The validity of a Will can be challenged on the basis that a person lacked the necessary mental capacity to make their Will. It is useful to obtain a medical report from your a GP or other medical practitioner to confirm that you do have testamentary capacity. This is particularly relevant if you are taking medication or suffer from dementia, for example. The report should be provided close to the date you intend to make your Will.

Beware of the risk of undue influence claims against your Will

Undue influence or fraud invalidates a Will. The best step to avoid this type of claim is to ensure that anyone who benefits under the Will is not involved in the Will making process. If you are using a lawyer, arrange the appointment yourself, attend the appointment alone and be clear that the wishes are your own.

Avoid possible claims under the Inheritance Act

The court has power to order a different distribution of your estate if it decides that your Will fails to make reasonable financial provision for spouse/civil partner or former spouse/civil partner cohabiting partner child or step-child (including adult children) anyone financially looked after by the deceased. If you are considering excluding or limiting the provision for any one of the above you should provide detailed reasons why.
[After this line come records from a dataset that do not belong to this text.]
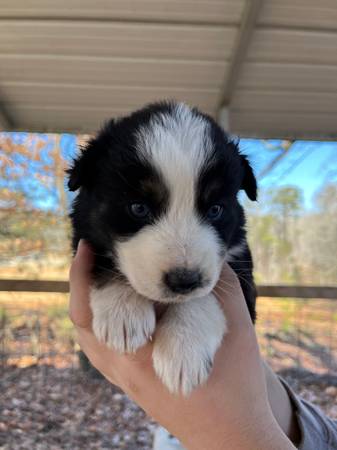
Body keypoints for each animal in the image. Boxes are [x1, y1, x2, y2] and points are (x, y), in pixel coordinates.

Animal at [68, 101, 258, 394]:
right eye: (138, 208)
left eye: (215, 210)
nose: (184, 281)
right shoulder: (84, 236)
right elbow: (106, 261)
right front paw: (123, 315)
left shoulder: (239, 264)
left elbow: (207, 295)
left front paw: (183, 351)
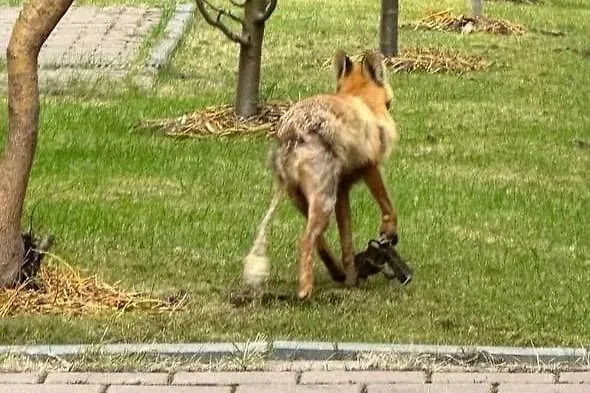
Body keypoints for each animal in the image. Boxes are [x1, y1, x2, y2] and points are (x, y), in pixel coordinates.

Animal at [242, 50, 402, 298]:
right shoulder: (370, 166)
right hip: (324, 200)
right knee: (306, 241)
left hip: (305, 200)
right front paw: (389, 232)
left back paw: (335, 273)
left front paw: (351, 278)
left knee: (319, 243)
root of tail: (290, 137)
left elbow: (347, 243)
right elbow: (388, 208)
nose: (390, 103)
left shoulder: (343, 189)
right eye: (388, 101)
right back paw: (305, 292)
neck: (360, 100)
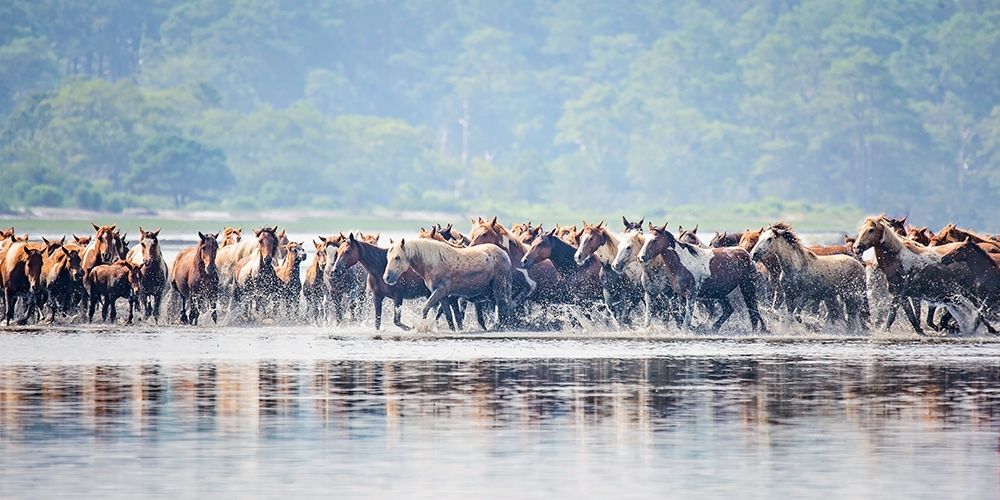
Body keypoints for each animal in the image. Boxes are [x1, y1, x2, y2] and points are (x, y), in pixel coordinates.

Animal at [383, 238, 513, 330]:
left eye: (397, 257)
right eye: (388, 257)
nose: (387, 278)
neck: (433, 263)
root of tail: (505, 255)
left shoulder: (440, 292)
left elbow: (426, 308)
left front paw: (421, 327)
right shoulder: (443, 296)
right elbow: (449, 315)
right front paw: (453, 330)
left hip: (498, 288)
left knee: (503, 306)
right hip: (490, 292)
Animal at [853, 216, 989, 335]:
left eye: (871, 229)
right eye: (860, 230)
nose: (856, 247)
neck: (897, 260)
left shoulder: (899, 294)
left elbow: (892, 315)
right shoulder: (903, 295)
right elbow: (910, 315)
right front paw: (920, 331)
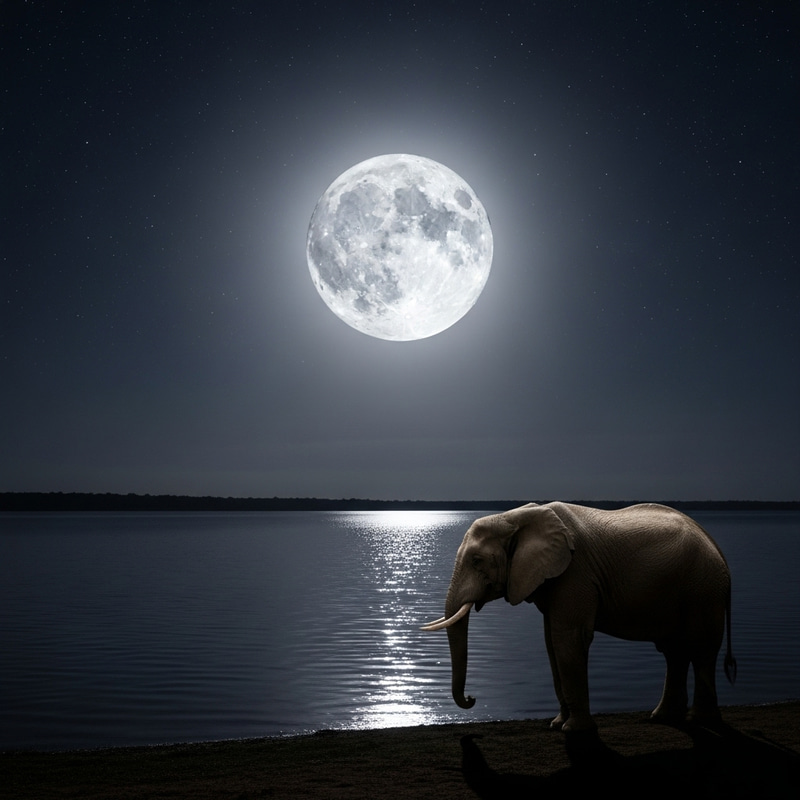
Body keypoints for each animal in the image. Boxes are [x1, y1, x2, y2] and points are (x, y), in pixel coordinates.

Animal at [422, 502, 736, 732]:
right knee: (675, 651)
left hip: (703, 589)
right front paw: (557, 724)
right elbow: (551, 642)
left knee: (701, 648)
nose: (472, 698)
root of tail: (718, 548)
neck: (515, 517)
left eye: (477, 561)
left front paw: (573, 730)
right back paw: (662, 718)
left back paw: (698, 722)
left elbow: (568, 638)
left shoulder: (576, 573)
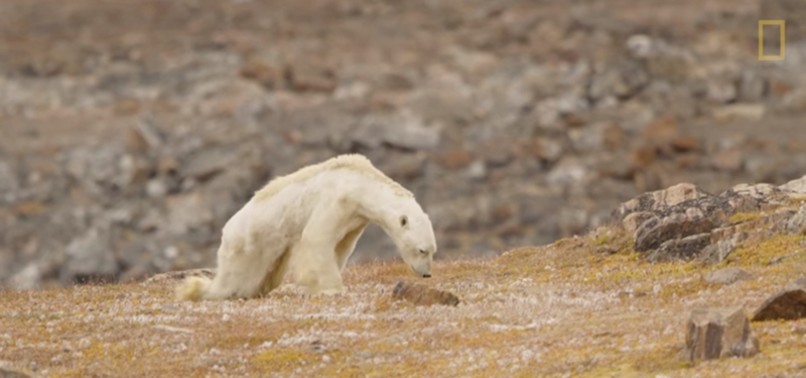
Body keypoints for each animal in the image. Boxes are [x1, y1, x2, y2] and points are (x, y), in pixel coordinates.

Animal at [178, 154, 442, 302]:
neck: (358, 182)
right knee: (236, 280)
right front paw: (332, 288)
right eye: (422, 250)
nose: (427, 274)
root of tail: (227, 231)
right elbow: (316, 239)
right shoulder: (335, 200)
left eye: (432, 250)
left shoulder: (355, 219)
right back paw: (196, 290)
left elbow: (341, 247)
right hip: (249, 244)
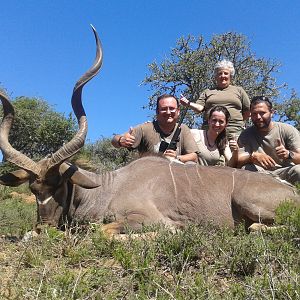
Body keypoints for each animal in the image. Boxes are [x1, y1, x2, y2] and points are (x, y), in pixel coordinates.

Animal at [0, 27, 298, 234]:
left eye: (59, 184)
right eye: (33, 189)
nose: (44, 228)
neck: (107, 188)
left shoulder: (149, 220)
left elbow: (103, 232)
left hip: (249, 203)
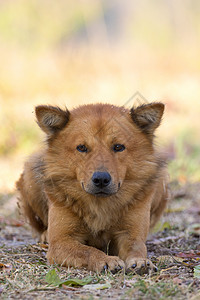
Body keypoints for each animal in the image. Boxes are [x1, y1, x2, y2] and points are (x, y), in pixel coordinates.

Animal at [16, 102, 170, 274]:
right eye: (82, 147)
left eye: (118, 147)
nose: (101, 179)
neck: (99, 205)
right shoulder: (60, 242)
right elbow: (87, 250)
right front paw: (105, 260)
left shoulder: (130, 233)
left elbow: (136, 247)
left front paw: (140, 261)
Keep your Will in a safe place and let your executors know where they can find it

If your Will is not located when the estate is administered, it may not be divided as you wish because either an earlier Will or intestacy rules (where there is no Will) would instead come into play. Your lawyer can store your Will on your behalf and inform your executors where it is kept.

Keep detailed records of your wishes in your Will

If you are making major changes to your Will, give clear verifiable statements detailing the reasons behind your wishes that your lawyer can record. This will reduce the likelihood of a successful claim against your Will.

If you leave unequal inheritance to your children, let them know why

If you intend to leave unequal inheritance to children or stepchildren or direct your estate elsewhere, consider informing them during your lifetime. Explaining the reasoning behind your actions will mean they can plan ahead, knowing what they will expect to receive financially from your Will.

Instruct a regulated professional to write your Will

If you use a DIY Will, or use a non regulated individual or company to prepare your Will, there is an increased risk that your Will may be challenged. A regulated professional, such as a lawyer, will explain your options and help you make decisions putting your best interests first.

Don’t forget about updating your Will

Many Will and inheritance disputes arise because of an out of date Will. Your circumstances often change and your Will should reflect this. Make sure you regularly check and updated your Will after marriage or divorce after the birth or marriage of children or grandchildren after moving house every few years.

The contents of this article are intended for general information purposes only and shall not be deemed to be, or constitute legal advice. We cannot accept responsibility for any loss as a result of acts or omissions taken in respect of this article.